The old Irish folk tales, including the Lebor Gabala Erenn, show many distorted folk traditions mixed with segments that must be based on actual events. The scribes who put these stories together in the eleventh and twelfth centuries had strong faith in their source materials, even though they did not fully understand them. We can see that Donn is part of the memory of Adam. Eber also is probably part of the memory of the ancestor of the Iberi, and strengthens our proposition that the Irish people have a strong admixture of Iberi blood. Perhaps there was an individual among the immigrating clans from Spain who was named Eber. We cannot say. But it is obvious that the folk traditions of Irish origins repeat the very route of the Iberi migrations from Egypt, Caucasian and Moetic Asia, the Mediterranean, and Spain.

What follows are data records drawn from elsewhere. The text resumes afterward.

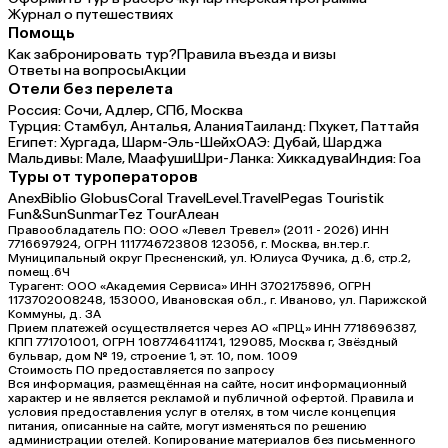
Журнал о путешествиях
Помощь
Как забронировать тур?
Правила въезда и визы
Ответы на вопросы
Акции
Отели без перелета
Россия:
Сочи,
Адлер,
СПб,
Москва
Турция:
Стамбул,
Анталья,
Алания
Таиланд:
Пхукет,
Паттайя
Египет:
Хургада,
Шарм-Эль-Шейх
ОАЭ:
Дубай,
Шарджа
Мальдивы:
Мале,
Маафуши
Шри-Ланка:
Хиккадува
Индия:
Гоа
Туры от туроператоров
Anex
Biblio Globus
Coral Travel
Level.Travel
Pegas Touristik
Fun&Sun
Sunmar
Tez Tour
Алеан
Правообладатель ПО: ООО «Левел Тревел» (2011 - 2026) ИНН
7716697924, ОГРН 1117746723808 123056, г. Москва, вн.тер.г.
Муниципальный округ Пресненский, ул. Юлиуса Фучика, д.6, стр.2,
помещ.6Ч
Турагент: ООО «Академия Сервиса» ИНН 3702175896, ОГРН
1173702008248, 153000, Ивановская обл., г. Иваново, ул. Парижской
Коммуны, д. ЗА
Прием платежей осуществляется через АО «ПРЦ» ИНН 7718696387,
КПП 771701001, ОГРН 1087746411741, 129085, Москва г, Звёздный
бульвар, дом № 19, строение 1, эт. 10, пом. 1009
Стоимость ПО предоставляется по запросу
Вся информация, размещённая на сайте, носит информационный
характер и не является рекламой и публичной офертой. Правила и
условия предоставления услуг в отелях, в том числе концепция
питания, описанные на сайте, могут изменяться по решению
администрации отелей. Копирование материалов без письменного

That these traditions so closely follow the linguistic and historic evidence speaks for valid roots in the traditions, even though they come to us distorted.
 

According to the stories Eremon and Eber divided Ireland between them, with Eremon receiving the north and Eber the south. In the new era that is being inaugurated Eriu will be the "high ship" of the Sons of Mil. To them and to Lugaid, son of Ith, will be traced the lineage of all the tribes of Ireland.
 

This folk evidence from Ireland supports our estimates that the Iberi came from "Abraham the Ibri" and not merely the Haberi. The time of those migrations would be in the seventh and sixth centuries BC, eventually reaching Ireland.

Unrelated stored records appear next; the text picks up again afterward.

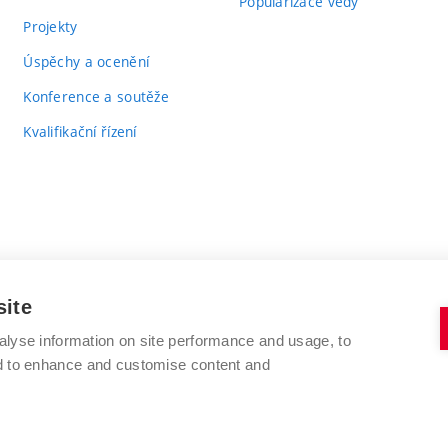
Popularizace vědy
Projekty
Úspěchy a ocenění
Konference a soutěže
Kvalifikační řízení
site
alyse information on site performance and usage, to
VYSOKÉ UČENÍ TECHNICKÉ V BRNĚ
nd to enhance and customise content and
FAKULTA CHEMICKÁ
Purkyňova 464/118
www.fch.vut.cz
612 00 Brno
info@fch.vut.cz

Hibernia is the Classical Latin name for the island of Ireland. The name Hibernia was taken from Greek geographical accounts. During his exploration of northwest Europe (c. 320 BC), Pytheas of Massilia called the island Iérnē. In his book Geographia (c. 150 AD), Claudius Ptolemaeus ("Ptolemy") called the island Iouerníā. The Roman historian Tacitus, in his book Agricola (c. 98 AD), uses the name Hibernia. The Romans also sometimes used Scotia, "land of the Scoti", as a geographical term for Ireland in general, as well as just the part inhabited by those people.

Iouerníā was a Greek alteration of the Q-Celtic name Īweriū from which eventually arose the Irish names Ériu and Éire.

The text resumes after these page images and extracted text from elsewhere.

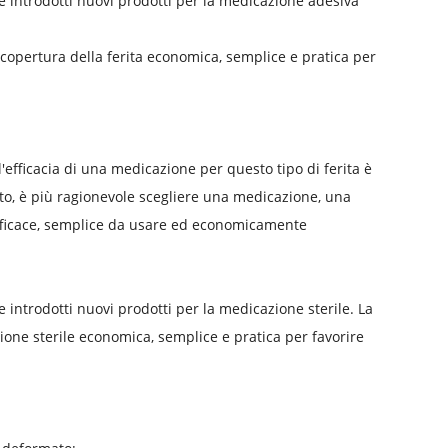
e introdotti nuovi prodotti per la medicazione adesiva
copertura della ferita economica, semplice e pratica per
l'efficacia di una medicazione per questo tipo di ferita è
nto, è più ragionevole scegliere una medicazione, una
efficace, semplice da usare ed economicamente
 introdotti nuovi prodotti per la medicazione sterile. La
one sterile economica, semplice e pratica per favorire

Difference between Éire and Erin

While Éire is simply the name for Ireland in the Irish language, and sometimes used in English, Erin is a common poetic name for Ireland, as in Erin go bragh. The distinction between the two is one of the difference between cases of nouns in Irish. Éire is the nominative case, the case that (in the modern Gaelic languages) is used for nouns that are the subject of a sentence i.e. the noun that is doing something as well as the direct object of a sentence. Erin derives from Éirinn, the Irish dative case of Éire, which has replaced the nominative case in Déise Irish (and some non-standard sub-dialects elsewhere), in Scottish Gaelic (where the usual word for Ireland is Èirinn) and Manx (a form of Gaelic), where the word is spelled Nerin, with the initial n- is probably in origin a fossilisation of the preposition in/an "in" (cf. Irish in Éirinn, Scottish an Èirinn/ann an Èirinn "in Ireland"). The genitive case Éireann is used in the Gaelic forms of the titles of companies and institutions in Ireland e.g. Iarnród Éireann (Irish Rail), Dáil Éireann (Irish Parliament) or Poblacht na hÉireann (The Republic of Ireland).